▼

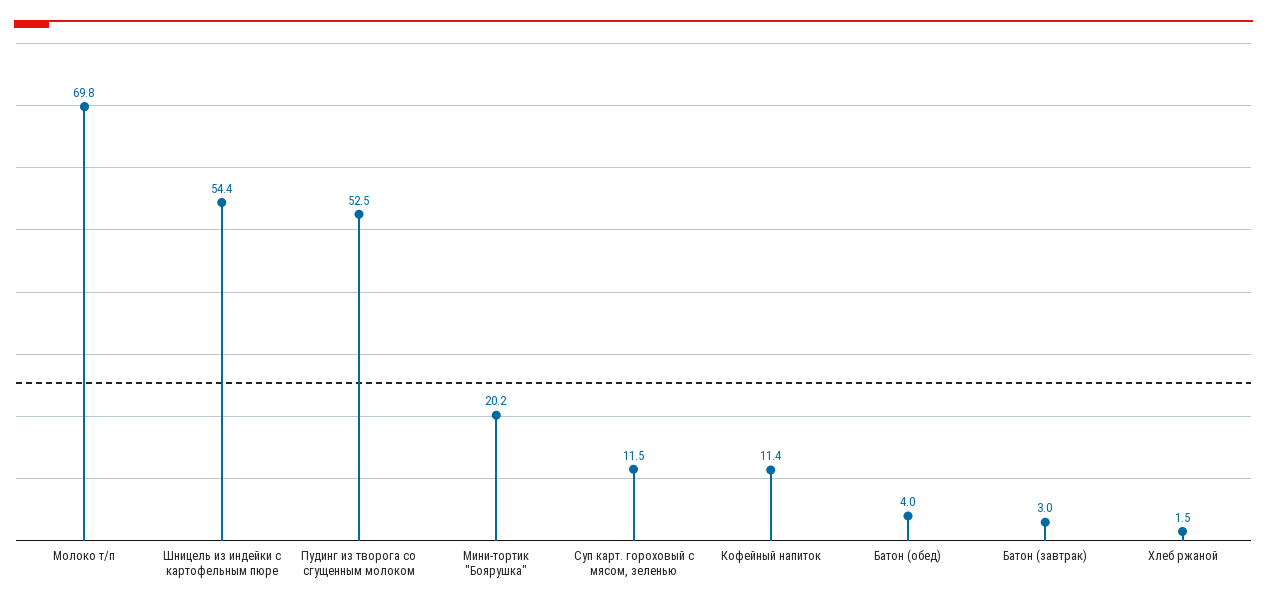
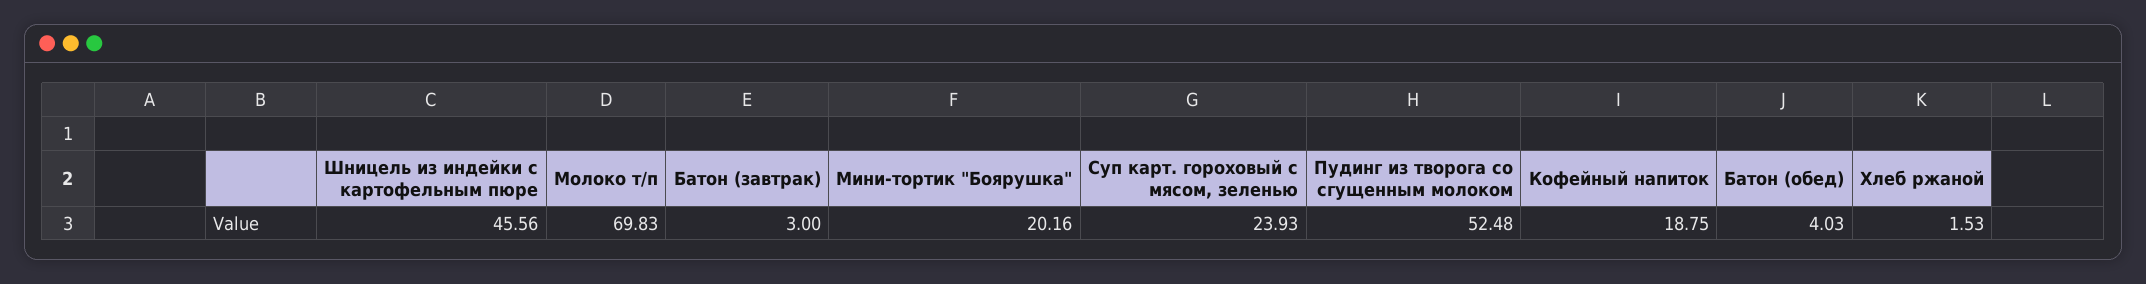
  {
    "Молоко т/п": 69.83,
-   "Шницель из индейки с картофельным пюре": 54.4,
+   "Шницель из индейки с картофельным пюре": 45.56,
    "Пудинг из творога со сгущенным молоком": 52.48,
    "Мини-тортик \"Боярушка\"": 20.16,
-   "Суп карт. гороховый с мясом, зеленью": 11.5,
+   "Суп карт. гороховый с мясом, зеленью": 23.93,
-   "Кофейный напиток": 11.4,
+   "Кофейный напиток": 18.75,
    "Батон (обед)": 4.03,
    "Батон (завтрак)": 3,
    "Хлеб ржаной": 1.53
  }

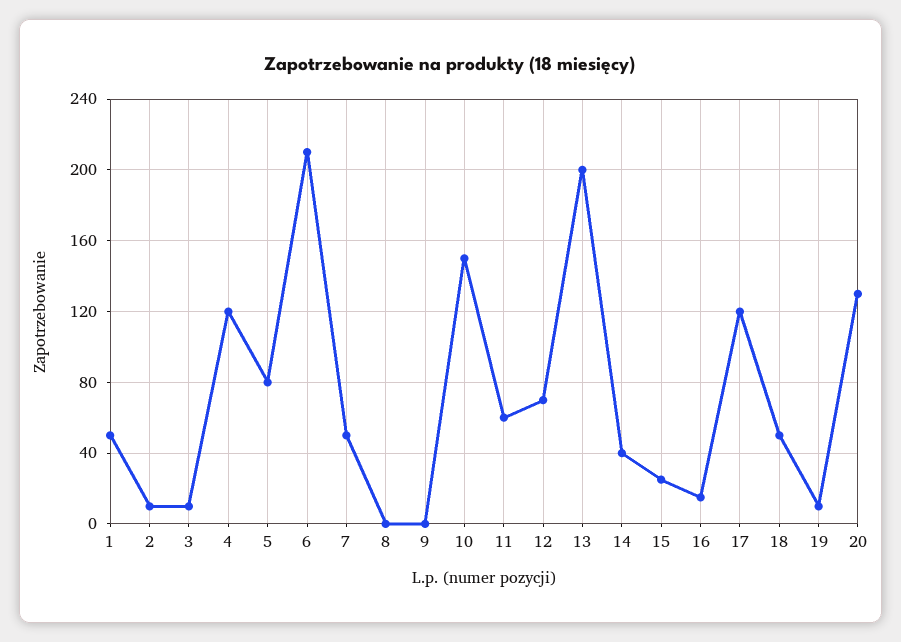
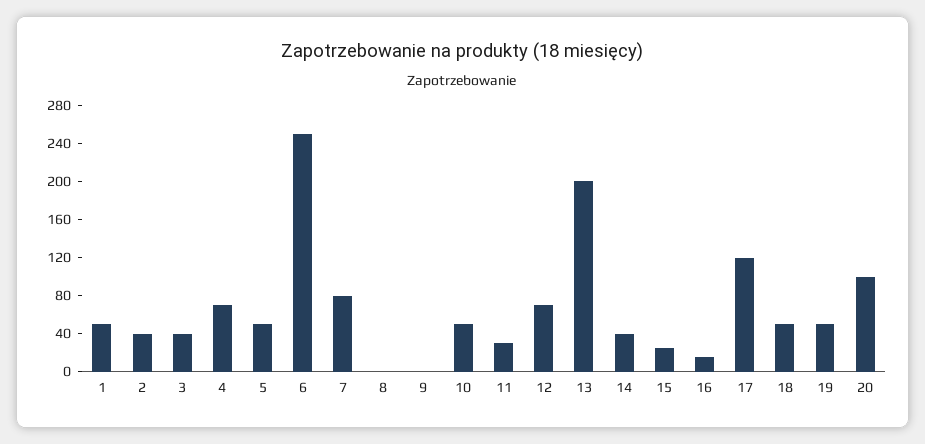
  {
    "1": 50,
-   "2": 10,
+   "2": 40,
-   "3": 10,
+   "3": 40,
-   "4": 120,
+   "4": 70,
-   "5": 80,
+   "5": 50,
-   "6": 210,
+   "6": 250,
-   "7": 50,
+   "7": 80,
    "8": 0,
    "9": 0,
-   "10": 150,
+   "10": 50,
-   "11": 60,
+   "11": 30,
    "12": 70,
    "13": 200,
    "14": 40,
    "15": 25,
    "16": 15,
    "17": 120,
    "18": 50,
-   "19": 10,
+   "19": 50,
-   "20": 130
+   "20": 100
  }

▲
▼

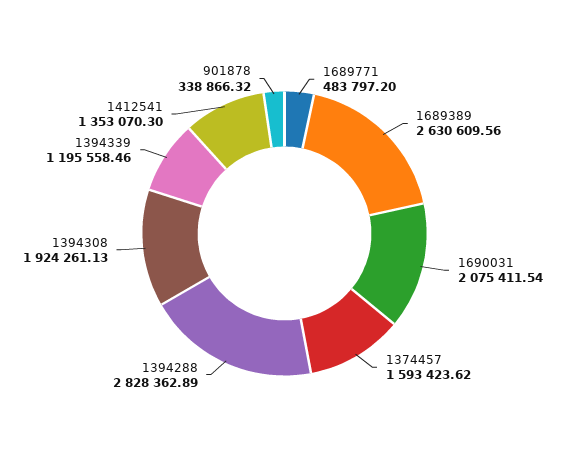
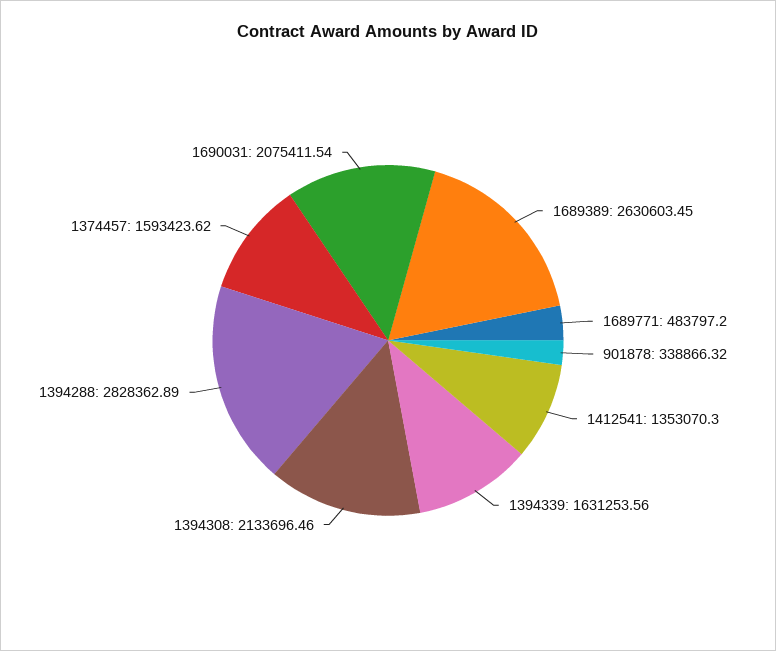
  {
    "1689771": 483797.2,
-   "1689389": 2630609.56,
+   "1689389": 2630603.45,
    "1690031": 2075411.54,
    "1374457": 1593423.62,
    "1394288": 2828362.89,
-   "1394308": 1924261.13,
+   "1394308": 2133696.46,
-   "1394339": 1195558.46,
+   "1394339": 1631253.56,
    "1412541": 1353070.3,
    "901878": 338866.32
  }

▲

Tally the lines of the listing above that include the word "индейки". Answer with the number alone.

2